Hi All,
I have finally managed to import some of the mails from our current user
base to test out dbmail. I am doing the tests with 2.0.3 and 2.1.3 but have
noticed severe performance problems with 2.1.3. The IMAP client I used in
the test is Outlook Express.
Normal message insertion and single message retrieval does not show any
problems with either version. However, when I am trying to download all
headers of a folder, top reports memory usage like this:
PID USERNAME PRI NICE SIZE RES STATE TIME WCPU CPU COMMAND
76199 nobody 60 0 561M 478M RUN 3:22 84.86% 84.86%
dbmail-imapd
Usually the memory usage can go even higher, up to somewhere around 800MB,
then the growth would suddenly stop and the process become halted (but
memory is not released until killed manually!) because it says it has caught
a segfault. The error message looks like 'GMime .... assert(string !=
NULL)'.
From maillog, I see these 3 queries get logged:
1) SELECT pm.rfcsize FROM dbmail_physmessage pm, dbmail_messages msg WHERE
pm.id = msg.physmessage_id AND msg.message_idnr = '358' AND msg.status< '2'
AND msg.mailbox_idnr = '1'
2) SELECT physmessage_id FROM dbmail_messages WHERE message_idnr = '358'
3) SELECT messageblk FROM dbmail_messageblks WHERE physmessage_id = '358'
ORDER BY messageblk_idnr
The first two queries were fine; the only problem is with the third query:
it appeared to me as if it was waiting for mysql to return the result set,
but then I explained the query in MySQL and everything appeared sane, i.e.

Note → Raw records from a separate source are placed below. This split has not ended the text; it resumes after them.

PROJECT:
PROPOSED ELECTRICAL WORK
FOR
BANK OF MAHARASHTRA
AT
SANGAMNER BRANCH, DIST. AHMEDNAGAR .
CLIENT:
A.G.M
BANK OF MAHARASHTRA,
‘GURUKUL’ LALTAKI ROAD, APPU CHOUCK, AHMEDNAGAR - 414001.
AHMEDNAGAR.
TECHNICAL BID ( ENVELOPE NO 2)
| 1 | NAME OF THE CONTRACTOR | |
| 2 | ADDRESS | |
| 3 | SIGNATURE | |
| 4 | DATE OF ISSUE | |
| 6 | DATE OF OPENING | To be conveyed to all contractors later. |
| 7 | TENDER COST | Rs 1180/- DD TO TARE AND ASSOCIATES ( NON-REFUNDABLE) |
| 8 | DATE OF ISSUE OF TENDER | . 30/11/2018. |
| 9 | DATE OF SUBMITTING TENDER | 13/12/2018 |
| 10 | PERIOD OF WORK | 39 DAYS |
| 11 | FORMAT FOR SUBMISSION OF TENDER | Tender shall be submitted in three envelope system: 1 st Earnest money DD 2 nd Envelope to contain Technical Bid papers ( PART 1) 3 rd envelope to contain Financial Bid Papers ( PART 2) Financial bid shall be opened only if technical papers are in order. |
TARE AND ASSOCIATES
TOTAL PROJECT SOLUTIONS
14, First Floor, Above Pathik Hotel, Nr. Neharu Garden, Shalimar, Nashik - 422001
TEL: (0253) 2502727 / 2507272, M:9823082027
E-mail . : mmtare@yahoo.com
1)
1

the problem should be with dbmail. When I switched back to the dbmail-imapd
of 2.0.3, everything works again without problem. Trace level is set to 10
already.
From the above observation, I believe it is gmime (or the code that deals
with gmime) in 2.1.3 that causes the problem. I have not consulted the
source tree yet, but I think dbmail is somehow trying to read the contents
of the whole folder into memory without releasing it after each FETCH
statements. My questions finally come:
1) why was it necessary to change from the internal mime parser to gmime?
does the internal mime parser read everything into memory as well?
2) is this memory hogging a normal behavior (i.e. the memory is supposed to
be free'd when the sync finishes) or something unexpected?
3) why is 'full MIME parsing' ever needed when the imap clients only expect
to know certain meta info such as subject, sender, rfclines, ..., so on and
so forth? Why isn't only the wanted fields extracted from a message instead
of reading the whole big big message into memory and pass it to a MIME
parser? Can I consider the additional workload by the MIME parser redundant?
4) after all, if message parsing (or just extract some meta data from the
headers?) is really needed for each message, why isn't the parsing done when
the message is inserted? The headers could hopefully be saved in more compat
formats in the database, and no extra parsing is ever needed when the
message is retrieved.
Just a side note, only mail folders with 'big and perhaps complex MIME
structure' (i.e. those generated by Outlook, Outlook Express, ...) causes
the mentioned problem. Folders with 'mailing list style' plain text simple
MIME structure mails are unaffected.
Any ideas?
P.S.: sorry for asking so many questions at the same time :-) hopefully they
are not too stupid to be asked here...
Cheers,
mc.